Millî İrade Platformunca Bakırköy’deki bir otelde düzenlenen 9. Millî İrade İftarı’nda açıklamalarda bulunan Cumhurbaşkanı Erdoğan, “Türkiye ne zaman kendisine biçilen konuma itiraz etse kökü dışarıda bazı kirli odaklar tarafından hedefe konulmuştur. Türkiye ne zaman ezber bozan adımlar atma cesareti gösterse birileri hemen düğmeye basmış, ülkemizin dikkatini dağıtmıştır. Cumhuriyet tarihinde buna defalarca şahit olduk. Sokak olaylarıyla bunu yaşadık. Sağ-sol, Alevi-Sünni provokasyonlarıyla bunu yaşadık. Üniversite gençliğinin kışkırtılmasıyla bunu yaşadık. Demokrasimize yönelik gayrimeşru girişimlerle bunu yaşadık. Terör örgütlerinin hain ve kalleş saldırılarıyla bunu yaşadık. Hükûmetimiz döneminde Cumhuriyet mitingleriyle 7 Şubat MİT kriziyle Gezi’deki sokak terörüyle 15 Temmuz ihanetiyle bunu yaşadık ve gördük. Bizi kendi içimize hapsetmek, kendi iç meselelerimizle meşgul etmek için her yolu denediler. Her yolu hâlâ deniyorlar.” dedi.
Demokrasiden, hukuktan, meşru ve makbul çizgiden sapmayacağız
Milletiyle gönül bağı kopmuş bu zihniyet ne yaparsa yapsın ”İnadına Türkiye” diyeceklerini belirten Cumhurbaşkanı Erdoğan, “Demokrasiden, hukuktan, meşru ve makbul çizgiden sapmayacağız. Öfkenin aklı ve vicdanı esir alan zehirli diline asla bulaşmayacağız. Bizi çekmek istedikleri tuzaklara düşmeyecek, bu kirli oyunlarda aldanan da aldatan da olmayacağız. Tabii ki bu süreçte kamu düzeninin bozulmasına da göz yummayacağız. Yüzünü kapatan, polise saldıran, işinde gücündeki insanlarımıza tebelleş olan kim varsa emniyet birimlerimiz gerekli müdahalelerde bulunacaktır.” diye konuştu. Cumhurbaşkanı Erdoğan, gençlere verdikleri değere işaret ederek sözlerini şöyle sürdürdü:
“Şunun da bilinmesini isterim. Kandırılmış, marjinal örgütlerin pençesine düşmüş dahi olsa bizim millet ve memleket düşmanlarına kaptıracağımız tek bir gencimiz olamaz. Onları da bir şekilde kazanmakla onları da bir yolunu bulup iyiye, doğruya, ülkesinin ve milletinin safına katmakla mükellefiz.

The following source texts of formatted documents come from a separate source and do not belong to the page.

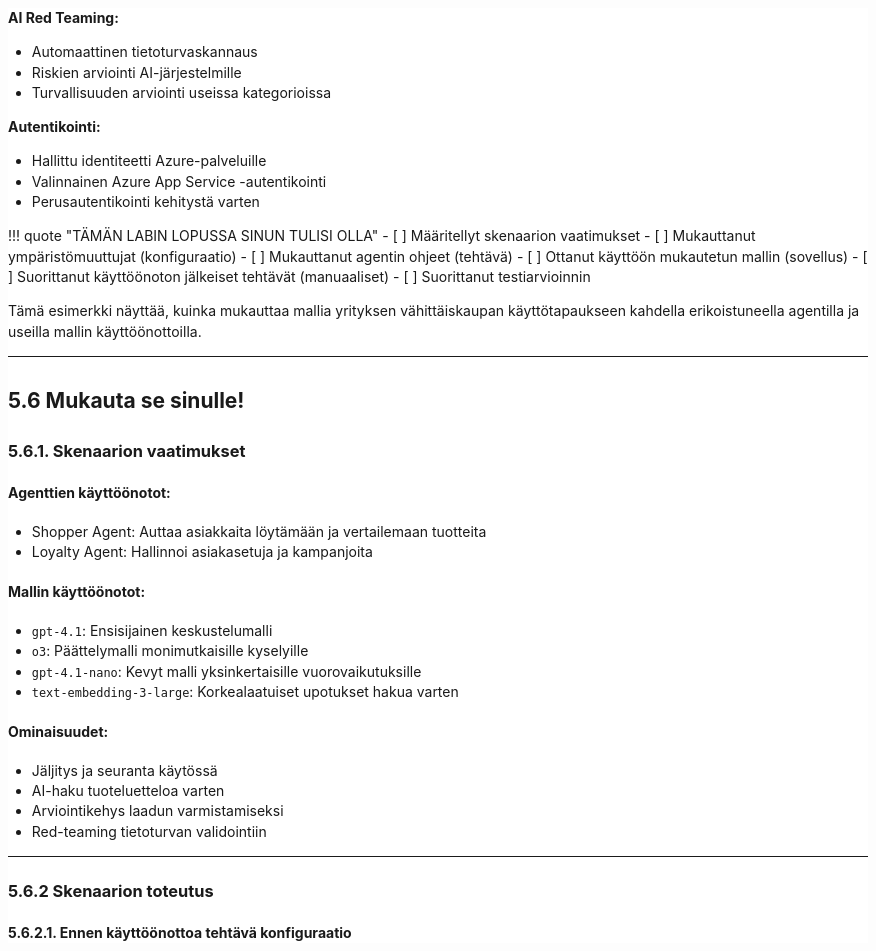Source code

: **AI Red Teaming:**

- Automaattinen tietoturvaskannaus
- Riskien arviointi AI-järjestelmille
- Turvallisuuden arviointi useissa kategorioissa

**Autentikointi:**

- Hallittu identiteetti Azure-palveluille
- Valinnainen Azure App Service -autentikointi
- Perusautentikointi kehitystä varten

!!! quote "TÄMÄN LABIN LOPUSSA SINUN TULISI OLLA"
    - [ ] Määritellyt skenaarion vaatimukset
    - [ ] Mukauttanut ympäristömuuttujat (konfiguraatio)
    - [ ] Mukauttanut agentin ohjeet (tehtävä)
    - [ ] Ottanut käyttöön mukautetun mallin (sovellus)
    - [ ] Suorittanut käyttöönoton jälkeiset tehtävät (manuaaliset)
    - [ ] Suorittanut testiarvioinnin

Tämä esimerkki näyttää, kuinka mukauttaa mallia yrityksen vähittäiskaupan käyttötapaukseen kahdella erikoistuneella agentilla ja useilla mallin käyttöönottoilla.

---

## 5.6 Mukauta se sinulle!

### 5.6.1. Skenaarion vaatimukset

#### **Agenttien käyttöönotot:** 

   - Shopper Agent: Auttaa asiakkaita löytämään ja vertailemaan tuotteita
   - Loyalty Agent: Hallinnoi asiakasetuja ja kampanjoita

#### **Mallin käyttöönotot:**

   - `gpt-4.1`: Ensisijainen keskustelumalli
   - `o3`: Päättelymalli monimutkaisille kyselyille
   - `gpt-4.1-nano`: Kevyt malli yksinkertaisille vuorovaikutuksille
   - `text-embedding-3-large`: Korkealaatuiset upotukset hakua varten

#### **Ominaisuudet:**

   - Jäljitys ja seuranta käytössä
   - AI-haku tuoteluetteloa varten
   - Arviointikehys laadun varmistamiseksi
   - Red-teaming tietoturvan validointiin

---

### 5.6.2 Skenaarion toteutus


#### 5.6.2.1. Ennen käyttöönottoa tehtävä konfiguraatio
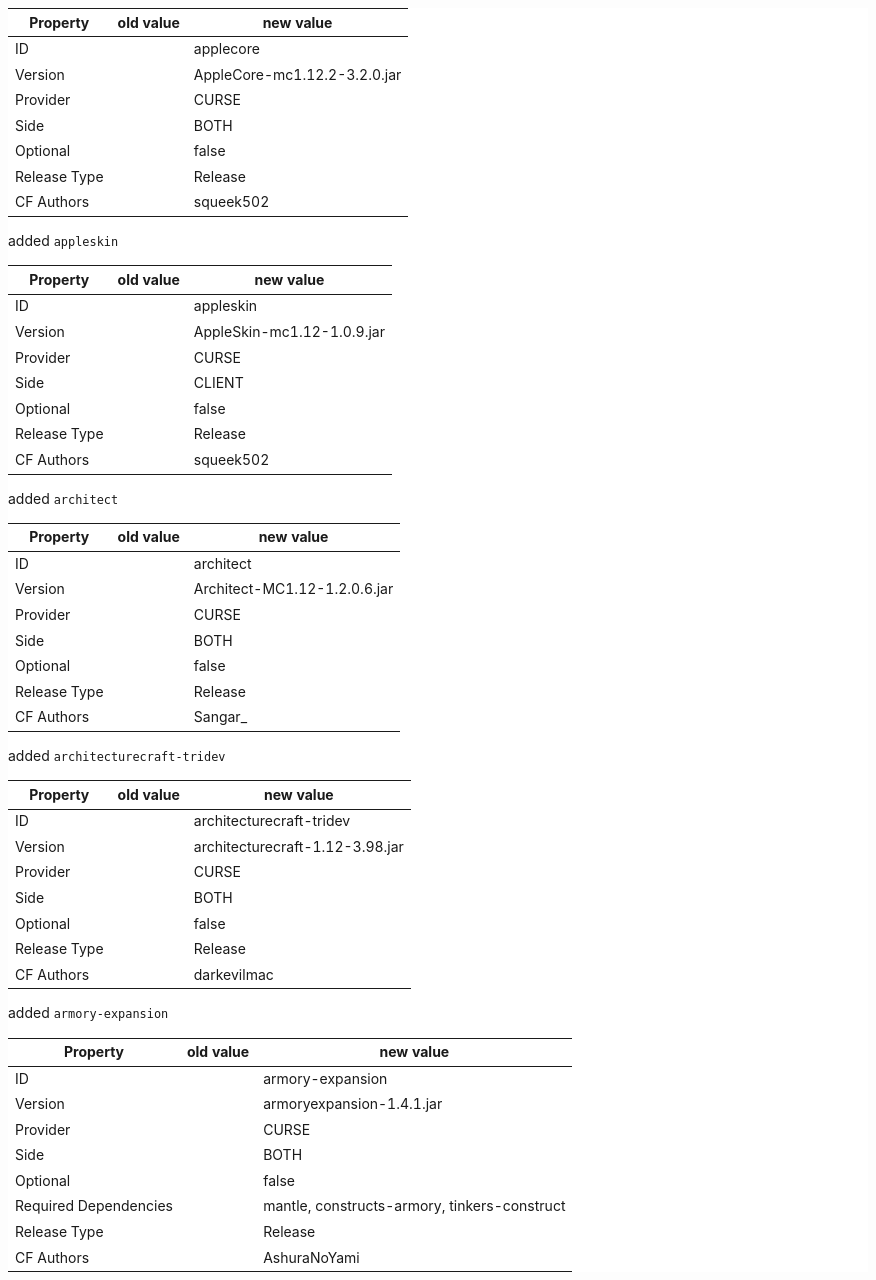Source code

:Property | old value | new value
---|---|---
ID |  | applecore
Version |  | AppleCore-mc1.12.2-3.2.0.jar
Provider |  | CURSE
Side |  | BOTH
Optional |  | false
Release Type |  | Release
CF Authors |  | squeek502



added `appleskin`

Property | old value | new value
---|---|---
ID |  | appleskin
Version |  | AppleSkin-mc1.12-1.0.9.jar
Provider |  | CURSE
Side |  | CLIENT
Optional |  | false
Release Type |  | Release
CF Authors |  | squeek502



added `architect`

Property | old value | new value
---|---|---
ID |  | architect
Version |  | Architect-MC1.12-1.2.0.6.jar
Provider |  | CURSE
Side |  | BOTH
Optional |  | false
Release Type |  | Release
CF Authors |  | Sangar_



added `architecturecraft-tridev`

Property | old value | new value
---|---|---
ID |  | architecturecraft-tridev
Version |  | architecturecraft-1.12-3.98.jar
Provider |  | CURSE
Side |  | BOTH
Optional |  | false
Release Type |  | Release
CF Authors |  | darkevilmac



added `armory-expansion`

Property | old value | new value
---|---|---
ID |  | armory-expansion
Version |  | armoryexpansion-1.4.1.jar
Provider |  | CURSE
Side |  | BOTH
Optional |  | false
Required Dependencies |  | mantle, constructs-armory, tinkers-construct
Release Type |  | Release
CF Authors |  | AshuraNoYami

Sivil toplum kuruluşlarımızın yanı sıra ailelerimizin de bu çabalarımızda devlete destek olması gerekiyor. Ailelerimiz, binbir emekle büyüttükleri çocuklarını, belediyeleri yağmalayan suç örgütlerinin sinsi planlarında kullandırmasınlar. Ana muhalefet partisini esir almış bir avuç belediye soyguncusunun, evlatlarının hayatını karartmasına, paçalarını kurtarmak için evlatlarını canlı kalkan olarak öne sürmesine ailelerimiz izin vermesinler.”